(Text excerpt):
+ + + + +
As far as cosmologists can tell, the mysterious force behind the accelerated expansion of the universe, a force that we call dark energy, remains constant.
But that's today. It's entirely possible that dark energy changed in the past, according to new research, and those changes may have flooded the universe with the particles of our everyday lives, the scientists behind the new research suggested.
Let's start with the present: Something strange is happening to the cosmos. It's expanding, but it's also full of matter. The gravitational attraction of all that stuff ought to be slowing down that expansion of the universe as time goes on.
Related: Amazing photos from dark energy camera in Chile
And yet, the expansion isn't slowing down. It's not even staying at the same rate. It's getting faster.
Every day that goes by, our universe gets bigger and bigger, faster and faster. Cosmologists call this accelerated expansion "dark energy," in part because we basically have no idea what's causing it, where it came from or what it will do in the future. All we know is that starting about 5 billion years ago, dark energy turned on and stayed on.
We also know that during those 5 billion years, dark energy’s “strength” (as measured by its density) has stayed pretty constant. It doesn't appear to be getting weaker or stronger with time, making it a cosmological constant.
But the early universe was a much stranger place, and much stranger things could have happened long ago. And if they did happen, they could have had massive consequences for the rest of cosmic history.
And then there was light
While we barely understand the nature or cause of dark energy, we do know that it can't do much more than accelerate the expansion of the universe. That's because, nowadays, the universe is — cosmologically speaking — old, cold and mostly dead.
This big-picture retirement means that there isn't a lot of energy (dark or otherwise)to go around. If dark energy did something funky now, like change over time, it wouldn't have a big effect, because dark energy is already incredibly feeble. Yes, it’s accelerating the expansion of the universe, but only mildly, which is why it took us so long to identify its effects in the first place. This weakness limits both what dark energy can do today and what we can learn about it; there just aren't a lot of effects for cosmologists to measure. But the early universe was much hotter, denser, more compact and, most especially, more energetic.
+ + + + +
(Work instructions):
1 > Please retype the passage of the dark energy article between "But that's today." and "time goes on.", inclusive.
2 > According to the dark energy article, how long ago did dark energy turn on?
3 > Proceed with the dark energy article, picking up after its final sentence.

Stored dataset items:
+ + + + +
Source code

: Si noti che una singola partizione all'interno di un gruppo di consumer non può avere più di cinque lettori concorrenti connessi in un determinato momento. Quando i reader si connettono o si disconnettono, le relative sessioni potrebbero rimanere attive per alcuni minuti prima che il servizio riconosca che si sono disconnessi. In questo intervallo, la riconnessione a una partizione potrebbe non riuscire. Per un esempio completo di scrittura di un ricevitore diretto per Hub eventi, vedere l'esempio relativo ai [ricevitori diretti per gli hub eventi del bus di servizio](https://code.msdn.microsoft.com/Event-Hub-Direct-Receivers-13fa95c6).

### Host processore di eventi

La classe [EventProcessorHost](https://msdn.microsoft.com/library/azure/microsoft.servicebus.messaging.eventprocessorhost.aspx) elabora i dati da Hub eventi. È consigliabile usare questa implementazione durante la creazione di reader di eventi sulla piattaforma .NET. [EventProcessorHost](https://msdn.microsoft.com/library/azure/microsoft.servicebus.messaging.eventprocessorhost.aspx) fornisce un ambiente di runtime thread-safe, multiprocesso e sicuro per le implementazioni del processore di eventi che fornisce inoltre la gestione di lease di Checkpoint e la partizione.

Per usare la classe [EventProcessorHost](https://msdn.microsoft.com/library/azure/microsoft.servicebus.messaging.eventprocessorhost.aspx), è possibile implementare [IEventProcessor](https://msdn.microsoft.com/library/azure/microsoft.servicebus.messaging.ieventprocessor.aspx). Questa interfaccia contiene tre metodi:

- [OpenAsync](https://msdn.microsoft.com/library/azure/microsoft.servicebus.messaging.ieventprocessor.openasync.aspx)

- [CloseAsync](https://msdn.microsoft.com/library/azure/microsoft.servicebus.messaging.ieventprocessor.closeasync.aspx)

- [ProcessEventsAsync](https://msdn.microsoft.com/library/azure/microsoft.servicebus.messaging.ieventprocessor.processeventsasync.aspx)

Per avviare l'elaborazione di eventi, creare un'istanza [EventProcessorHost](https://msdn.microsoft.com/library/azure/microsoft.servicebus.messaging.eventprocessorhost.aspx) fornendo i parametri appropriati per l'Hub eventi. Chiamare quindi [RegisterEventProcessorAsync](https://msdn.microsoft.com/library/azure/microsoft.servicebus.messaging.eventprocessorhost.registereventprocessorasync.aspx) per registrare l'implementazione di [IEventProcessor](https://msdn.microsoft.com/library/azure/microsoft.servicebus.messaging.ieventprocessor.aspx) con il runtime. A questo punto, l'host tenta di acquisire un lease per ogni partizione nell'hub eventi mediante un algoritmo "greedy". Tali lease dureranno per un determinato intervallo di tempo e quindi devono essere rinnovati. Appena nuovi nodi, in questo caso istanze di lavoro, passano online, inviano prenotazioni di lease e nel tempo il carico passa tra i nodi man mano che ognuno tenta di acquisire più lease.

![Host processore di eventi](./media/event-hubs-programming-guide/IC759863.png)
+ + + + +
(Answers by item):
1 >
But that's today. It's entirely possible that dark energy changed in the past, according to new research, and those changes may have flooded the universe with the particles of our everyday lives, the scientists behind the new research suggested.
Let's start with the present: Something strange is happening to the cosmos. It's expanding, but it's also full of matter. The gravitational attraction of all that stuff ought to be slowing down that expansion of the universe as time goes on.

2 > About 5 billion years ago.

3 >
And while dark energy emerged onto the cosmic scene about 5 billion years ago, that wasn't necessarily its first appearance. Dark energy could have been alive and kicking in the young cosmos, doing all sorts of interesting things before temporarily subsiding into the background. Recently, a team of theoretical physicists pondered what such early dark energy could have done, reporting their results in November 2019 in a paper they uploaded to the preprint server arXiv.org.
The researchers found that a brief fluctuation in dark energy could have flooded the early universe with exotic particles like quarks, gluons and leptons that would eventually congeal into the atoms we know and love today.
A better universe
According to those researchers, this flood must have happened after inflation, when the very early universe grew incredibly large in a very short amount of time. After this inflation, the universe was altogether empty; all of the preinflation ooze was simply blown away like dust in the wind. Something had to come after that to "reheat" the cosmos, bringing in a fresh round of particles to the universe in what we commonly think of as "the Big Bang."
Most theorists think that whatever caused inflation itself must have also generated the reheating, but this new work suggests that early dark energy could have created the flood of particles by losing its own energy. It's an interesting story, but the scientists' hypothesis still has to fit with the observations that cemented our understanding of the Big Bang and inflation in the first place. If dark energy is responsible for the universe's reheating, then we should see subtle changes to the standard picture’s model of the cosmic microwave background, which in turn influences the pattern of galaxies in the modern universe.
So far, the new model of reheating matches all current observations, a bit better, even, than traditional theories of inflation do. But we don't really have enough information to tell whether that's just a statistical fluke.
New generations of astrophysics tools, like NASA's Wide Field Infrared Survey Telescope (WFIRST), might help scientists better understand dark energy and its role in the young universe and today's cosmos.
- The history & structure of the universe (infographic)
- Alternatives to the Big Bang theory explained (infographic)
- Cosmic microwave background: Big Bang relic explained (infographic)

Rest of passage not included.